[[ Supplied data, beginning ]]
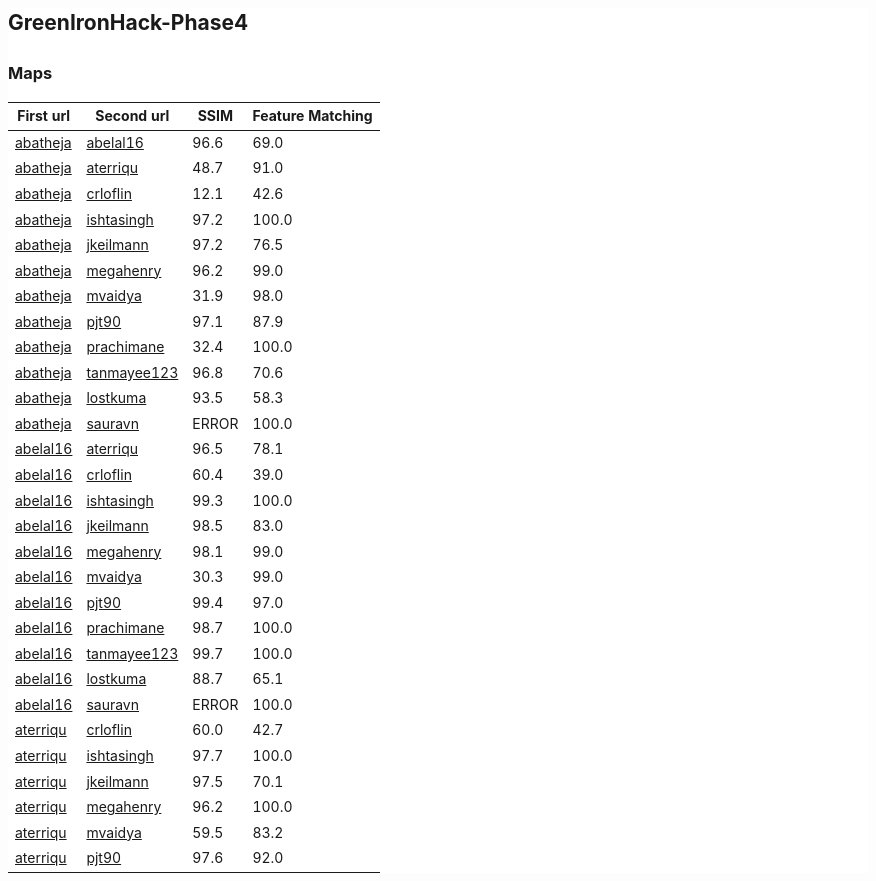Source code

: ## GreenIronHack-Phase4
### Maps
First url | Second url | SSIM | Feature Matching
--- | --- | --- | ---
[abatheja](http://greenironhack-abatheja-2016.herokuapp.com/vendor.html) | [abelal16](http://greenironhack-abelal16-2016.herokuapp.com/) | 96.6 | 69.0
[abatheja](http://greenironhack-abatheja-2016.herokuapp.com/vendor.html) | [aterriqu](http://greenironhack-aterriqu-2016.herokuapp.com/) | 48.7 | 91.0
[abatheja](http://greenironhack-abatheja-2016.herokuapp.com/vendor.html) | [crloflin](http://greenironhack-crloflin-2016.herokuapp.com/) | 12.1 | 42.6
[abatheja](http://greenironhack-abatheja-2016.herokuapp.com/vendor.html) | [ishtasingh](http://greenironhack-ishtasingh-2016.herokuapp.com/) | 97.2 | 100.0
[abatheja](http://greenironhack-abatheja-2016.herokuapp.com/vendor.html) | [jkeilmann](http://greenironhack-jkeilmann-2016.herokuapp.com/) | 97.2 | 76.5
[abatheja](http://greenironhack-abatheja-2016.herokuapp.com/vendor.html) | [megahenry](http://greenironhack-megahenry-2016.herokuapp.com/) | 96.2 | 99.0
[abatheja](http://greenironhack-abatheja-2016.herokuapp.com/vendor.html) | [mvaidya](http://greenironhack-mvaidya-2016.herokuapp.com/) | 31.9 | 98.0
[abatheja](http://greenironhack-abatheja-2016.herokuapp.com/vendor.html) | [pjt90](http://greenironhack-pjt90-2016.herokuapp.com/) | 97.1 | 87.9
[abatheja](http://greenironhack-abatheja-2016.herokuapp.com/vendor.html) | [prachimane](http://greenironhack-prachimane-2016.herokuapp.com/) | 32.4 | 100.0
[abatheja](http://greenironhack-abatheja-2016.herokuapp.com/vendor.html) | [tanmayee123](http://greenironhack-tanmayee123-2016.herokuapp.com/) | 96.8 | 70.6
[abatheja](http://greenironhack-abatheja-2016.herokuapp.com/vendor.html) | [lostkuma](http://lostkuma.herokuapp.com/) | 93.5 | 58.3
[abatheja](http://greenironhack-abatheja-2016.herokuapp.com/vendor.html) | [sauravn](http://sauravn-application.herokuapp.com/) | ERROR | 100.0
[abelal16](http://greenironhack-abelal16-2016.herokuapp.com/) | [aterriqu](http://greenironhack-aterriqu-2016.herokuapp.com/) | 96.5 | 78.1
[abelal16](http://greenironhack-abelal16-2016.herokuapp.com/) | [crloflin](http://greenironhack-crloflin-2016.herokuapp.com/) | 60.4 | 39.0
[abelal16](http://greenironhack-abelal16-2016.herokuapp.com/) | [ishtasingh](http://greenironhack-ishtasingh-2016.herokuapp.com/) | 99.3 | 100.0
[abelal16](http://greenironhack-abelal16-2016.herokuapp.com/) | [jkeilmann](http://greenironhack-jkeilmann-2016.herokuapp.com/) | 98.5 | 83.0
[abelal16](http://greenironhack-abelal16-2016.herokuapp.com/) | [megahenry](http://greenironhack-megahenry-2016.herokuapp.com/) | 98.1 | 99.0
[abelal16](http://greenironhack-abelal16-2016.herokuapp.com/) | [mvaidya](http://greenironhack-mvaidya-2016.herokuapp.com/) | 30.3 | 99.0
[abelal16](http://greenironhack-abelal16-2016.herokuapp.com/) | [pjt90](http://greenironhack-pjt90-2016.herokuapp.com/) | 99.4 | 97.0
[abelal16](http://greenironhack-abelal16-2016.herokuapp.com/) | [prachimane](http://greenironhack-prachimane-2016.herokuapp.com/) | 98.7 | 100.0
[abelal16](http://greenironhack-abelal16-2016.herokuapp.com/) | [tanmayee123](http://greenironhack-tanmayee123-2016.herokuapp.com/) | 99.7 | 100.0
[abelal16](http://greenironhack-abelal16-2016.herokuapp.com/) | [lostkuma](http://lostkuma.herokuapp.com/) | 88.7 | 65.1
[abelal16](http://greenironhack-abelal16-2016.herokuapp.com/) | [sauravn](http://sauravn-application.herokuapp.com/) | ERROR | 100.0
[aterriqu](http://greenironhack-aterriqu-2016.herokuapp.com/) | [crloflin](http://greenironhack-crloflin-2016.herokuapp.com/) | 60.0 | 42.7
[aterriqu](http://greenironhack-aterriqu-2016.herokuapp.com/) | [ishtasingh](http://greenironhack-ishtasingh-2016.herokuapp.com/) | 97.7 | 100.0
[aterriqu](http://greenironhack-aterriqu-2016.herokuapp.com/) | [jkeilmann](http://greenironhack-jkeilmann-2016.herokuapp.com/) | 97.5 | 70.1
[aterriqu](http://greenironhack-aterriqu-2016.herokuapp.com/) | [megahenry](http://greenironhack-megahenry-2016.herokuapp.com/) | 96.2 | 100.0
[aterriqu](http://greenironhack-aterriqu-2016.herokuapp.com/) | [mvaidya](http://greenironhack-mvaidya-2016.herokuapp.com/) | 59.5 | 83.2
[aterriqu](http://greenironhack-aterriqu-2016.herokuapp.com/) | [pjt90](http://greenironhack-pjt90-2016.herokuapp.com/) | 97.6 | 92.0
[[ Supplied data, end ]]
# Try it
Repeat every line of the data above exactly, but drop the pictures.

# Solution for this problem
Source code

: ## GreenIronHack-Phase4
### Maps
First url | Second url | SSIM | Feature Matching
--- | --- | --- | ---
[abatheja](http://greenironhack-abatheja-2016.herokuapp.com/vendor.html) | [abelal16](http://greenironhack-abelal16-2016.herokuapp.com/) | 96.6 | 69.0
[abatheja](http://greenironhack-abatheja-2016.herokuapp.com/vendor.html) | [aterriqu](http://greenironhack-aterriqu-2016.herokuapp.com/) | 48.7 | 91.0
[abatheja](http://greenironhack-abatheja-2016.herokuapp.com/vendor.html) | [crloflin](http://greenironhack-crloflin-2016.herokuapp.com/) | 12.1 | 42.6
[abatheja](http://greenironhack-abatheja-2016.herokuapp.com/vendor.html) | [ishtasingh](http://greenironhack-ishtasingh-2016.herokuapp.com/) | 97.2 | 100.0
[abatheja](http://greenironhack-abatheja-2016.herokuapp.com/vendor.html) | [jkeilmann](http://greenironhack-jkeilmann-2016.herokuapp.com/) | 97.2 | 76.5
[abatheja](http://greenironhack-abatheja-2016.herokuapp.com/vendor.html) | [megahenry](http://greenironhack-megahenry-2016.herokuapp.com/) | 96.2 | 99.0
[abatheja](http://greenironhack-abatheja-2016.herokuapp.com/vendor.html) | [mvaidya](http://greenironhack-mvaidya-2016.herokuapp.com/) | 31.9 | 98.0
[abatheja](http://greenironhack-abatheja-2016.herokuapp.com/vendor.html) | [pjt90](http://greenironhack-pjt90-2016.herokuapp.com/) | 97.1 | 87.9
[abatheja](http://greenironhack-abatheja-2016.herokuapp.com/vendor.html) | [prachimane](http://greenironhack-prachimane-2016.herokuapp.com/) | 32.4 | 100.0
[abatheja](http://greenironhack-abatheja-2016.herokuapp.com/vendor.html) | [tanmayee123](http://greenironhack-tanmayee123-2016.herokuapp.com/) | 96.8 | 70.6
[abatheja](http://greenironhack-abatheja-2016.herokuapp.com/vendor.html) | [lostkuma](http://lostkuma.herokuapp.com/) | 93.5 | 58.3
[abatheja](http://greenironhack-abatheja-2016.herokuapp.com/vendor.html) | [sauravn](http://sauravn-application.herokuapp.com/) | ERROR | 100.0
[abelal16](http://greenironhack-abelal16-2016.herokuapp.com/) | [aterriqu](http://greenironhack-aterriqu-2016.herokuapp.com/) | 96.5 | 78.1
[abelal16](http://greenironhack-abelal16-2016.herokuapp.com/) | [crloflin](http://greenironhack-crloflin-2016.herokuapp.com/) | 60.4 | 39.0
[abelal16](http://greenironhack-abelal16-2016.herokuapp.com/) | [ishtasingh](http://greenironhack-ishtasingh-2016.herokuapp.com/) | 99.3 | 100.0
[abelal16](http://greenironhack-abelal16-2016.herokuapp.com/) | [jkeilmann](http://greenironhack-jkeilmann-2016.herokuapp.com/) | 98.5 | 83.0
[abelal16](http://greenironhack-abelal16-2016.herokuapp.com/) | [megahenry](http://greenironhack-megahenry-2016.herokuapp.com/) | 98.1 | 99.0
[abelal16](http://greenironhack-abelal16-2016.herokuapp.com/) | [mvaidya](http://greenironhack-mvaidya-2016.herokuapp.com/) | 30.3 | 99.0
[abelal16](http://greenironhack-abelal16-2016.herokuapp.com/) | [pjt90](http://greenironhack-pjt90-2016.herokuapp.com/) | 99.4 | 97.0
[abelal16](http://greenironhack-abelal16-2016.herokuapp.com/) | [prachimane](http://greenironhack-prachimane-2016.herokuapp.com/) | 98.7 | 100.0
[abelal16](http://greenironhack-abelal16-2016.herokuapp.com/) | [tanmayee123](http://greenironhack-tanmayee123-2016.herokuapp.com/) | 99.7 | 100.0
[abelal16](http://greenironhack-abelal16-2016.herokuapp.com/) | [lostkuma](http://lostkuma.herokuapp.com/) | 88.7 | 65.1
[abelal16](http://greenironhack-abelal16-2016.herokuapp.com/) | [sauravn](http://sauravn-application.herokuapp.com/) | ERROR | 100.0
[aterriqu](http://greenironhack-aterriqu-2016.herokuapp.com/) | [crloflin](http://greenironhack-crloflin-2016.herokuapp.com/) | 60.0 | 42.7
[aterriqu](http://greenironhack-aterriqu-2016.herokuapp.com/) | [ishtasingh](http://greenironhack-ishtasingh-2016.herokuapp.com/) | 97.7 | 100.0
[aterriqu](http://greenironhack-aterriqu-2016.herokuapp.com/) | [jkeilmann](http://greenironhack-jkeilmann-2016.herokuapp.com/) | 97.5 | 70.1
[aterriqu](http://greenironhack-aterriqu-2016.herokuapp.com/) | [megahenry](http://greenironhack-megahenry-2016.herokuapp.com/) | 96.2 | 100.0
[aterriqu](http://greenironhack-aterriqu-2016.herokuapp.com/) | [mvaidya](http://greenironhack-mvaidya-2016.herokuapp.com/) | 59.5 | 83.2
[aterriqu](http://greenironhack-aterriqu-2016.herokuapp.com/) | [pjt90](http://greenironhack-pjt90-2016.herokuapp.com/) | 97.6 | 92.0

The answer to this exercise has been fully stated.